HUNTSVILLE - The election of the Parti Québécois in Quebec has more to do with disapproval of the previous government than a signal of an uprising in the separatist movement.
That’s the opinion of Parry Sound-Muskoka MP Tony Clement, who said the defeat of the ruling Liberal party in the province was more of a backlash against the former government than support for the PQ.
“The good news in Quebec is that all the polling indicates that the percentage of people who want outright separatism is at an all-time low. So let’s face it, the Liberals have been in power for three terms in Quebec and you are going to get a desire for change at some point in any jurisdiction and I think that was driving the change in government. As you saw by the results it was only a margin of four seats so I can’t see how the PQ can even see that they have a mandate to do something as large as trying to negotiate Quebec out of confederation.”
The PQ returned to power in Quebec after spending the past nine years in opposition.

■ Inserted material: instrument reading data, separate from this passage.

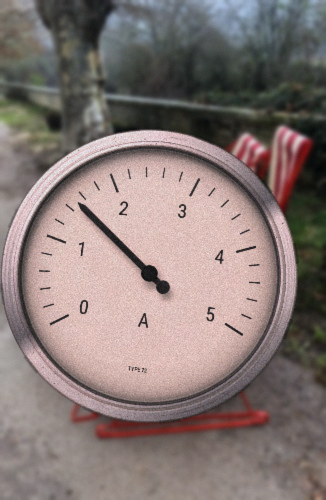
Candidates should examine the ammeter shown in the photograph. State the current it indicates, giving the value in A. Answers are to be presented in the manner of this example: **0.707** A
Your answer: **1.5** A
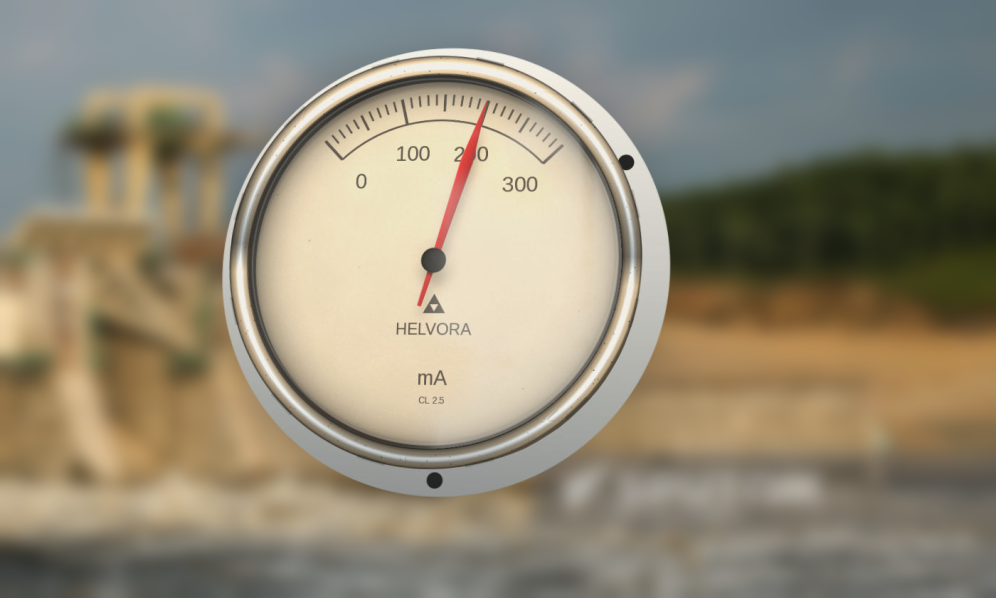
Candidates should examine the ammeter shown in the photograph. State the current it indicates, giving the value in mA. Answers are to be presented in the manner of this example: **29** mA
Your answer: **200** mA
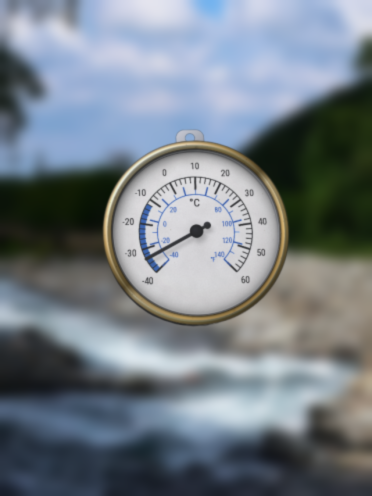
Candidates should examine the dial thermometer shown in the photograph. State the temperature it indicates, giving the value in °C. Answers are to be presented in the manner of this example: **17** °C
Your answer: **-34** °C
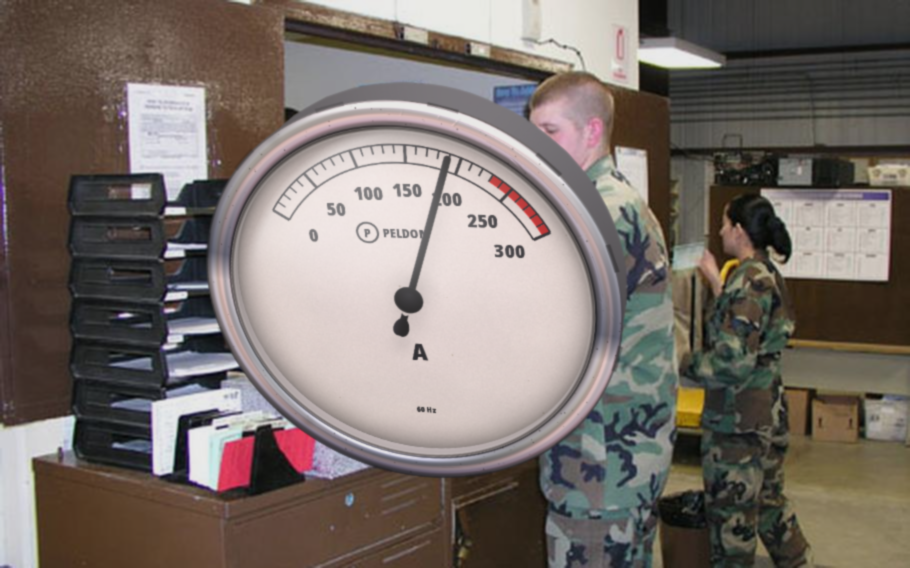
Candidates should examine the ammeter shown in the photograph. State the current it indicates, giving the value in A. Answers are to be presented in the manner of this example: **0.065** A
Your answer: **190** A
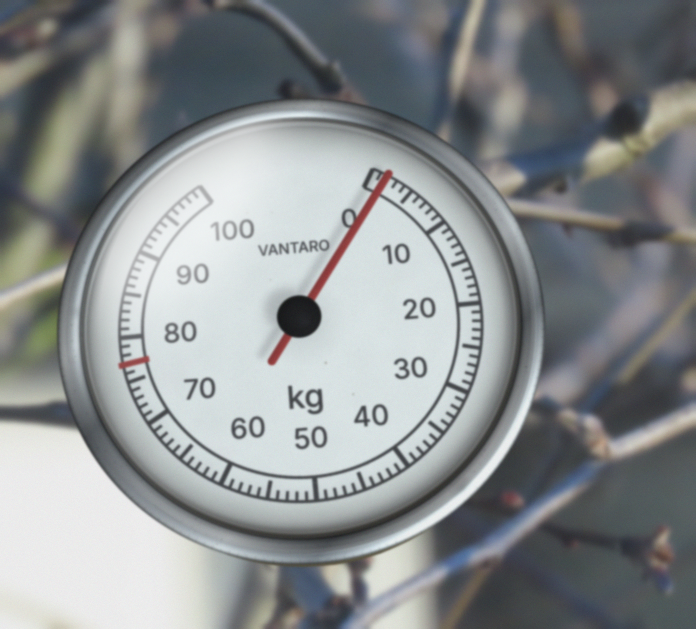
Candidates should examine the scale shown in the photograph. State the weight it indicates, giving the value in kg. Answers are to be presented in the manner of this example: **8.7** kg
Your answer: **2** kg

The party, which advocates national sovereignty for the province, won a minority vote during last week’s election.
Clement said even if the separatist movement was gathering steam – or would be doing so as a result of the election – the government isn’t willing to take that road.
“Our message is clear – we are not here to reopen any old constitutional battles, we are not here to have endless debates with a separatist government in Quebec … we are focused on jobs, the economy and creating growth throughout the country.”